Transcribed page contents:
▼

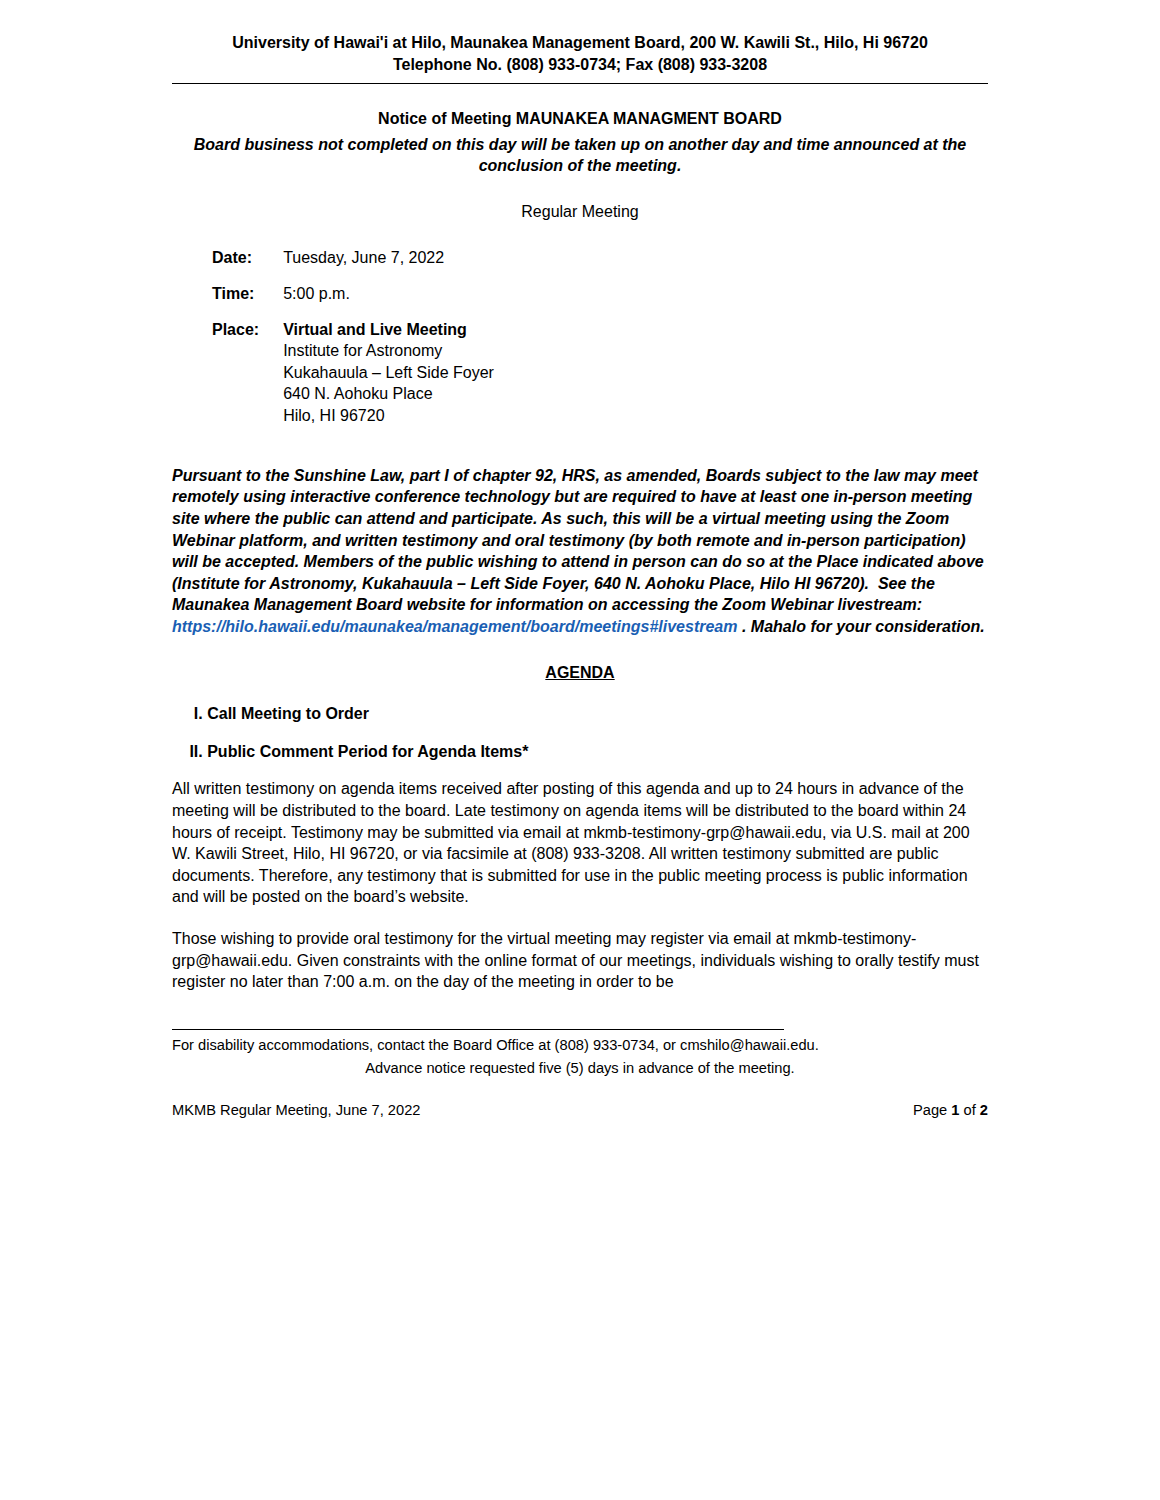University of Hawai'i at Hilo, Maunakea Management Board, 200 W. Kawili St., Hilo, Hi 96720
Telephone No. (808) 933-0734; Fax (808) 933-3208
Notice of Meeting MAUNAKEA MANAGMENT BOARD
Board business not completed on this day will be taken up on another day and time announced at the conclusion of the meeting.
Regular Meeting
| Date: | Tuesday, June 7, 2022 |
| Time: | 5:00 p.m. |
| Place: | Virtual and Live Meeting Institute for Astronomy Kukahauula – Left Side Foyer 640 N. Aohoku Place Hilo, HI 96720 |
Pursuant to the Sunshine Law, part I of chapter 92, HRS, as amended, Boards subject to the law may meet remotely using interactive conference technology but are required to have at least one in-person meeting site where the public can attend and participate. As such, this will be a virtual meeting using the Zoom Webinar platform, and written testimony and oral testimony (by both remote and in-person participation) will be accepted. Members of the public wishing to attend in person can do so at the Place indicated above (Institute for Astronomy, Kukahauula – Left Side Foyer, 640 N. Aohoku Place, Hilo HI 96720). See the Maunakea Management Board website for information on accessing the Zoom Webinar livestream: https://hilo.hawaii.edu/maunakea/management/board/meetings#livestream . Mahalo for your consideration.
AGENDA
Call Meeting to Order
Public Comment Period for Agenda Items*
All written testimony on agenda items received after posting of this agenda and up to 24 hours in advance of the meeting will be distributed to the board. Late testimony on agenda items will be distributed to the board within 24 hours of receipt. Testimony may be submitted via email at mkmb-testimony-grp@hawaii.edu, via U.S. mail at 200 W. Kawili Street, Hilo, HI 96720, or via facsimile at (808) 933-3208. All written testimony submitted are public documents. Therefore, any testimony that is submitted for use in the public meeting process is public information and will be posted on the board’s website.
Those wishing to provide oral testimony for the virtual meeting may register via email at mkmb-testimony-grp@hawaii.edu. Given constraints with the online format of our meetings, individuals wishing to orally testify must register no later than 7:00 a.m. on the day of the meeting in order to be
For disability accommodations, contact the Board Office at (808) 933-0734, or cmshilo@hawaii.edu.
Advance notice requested five (5) days in advance of the meeting.
MKMB Regular Meeting, June 7, 2022 Page 1 of 2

▲

_Work instructions_. Nothing should appear in the answer except the lines above from the line with "Public Comment Period for Agenda Items*" through the line with "All written testimony on", both included, written out exactly.

_Result below_.
Public Comment Period for Agenda Items*
All written testimony on agenda items received after posting of this agenda and up to 24 hours in advance of the meeting will be distributed to the board. Late testimony on agenda items will be distributed to the board within 24 hours of receipt. Testimony may be submitted via email at mkmb-testimony-grp@hawaii.edu, via U.S. mail at 200 W. Kawili Street, Hilo, HI 96720, or via facsimile at (808) 933-3208. All written testimony submitted are public documents. Therefore, any testimony that is submitted for use in the public meeting process is public information and will be posted on the board’s website.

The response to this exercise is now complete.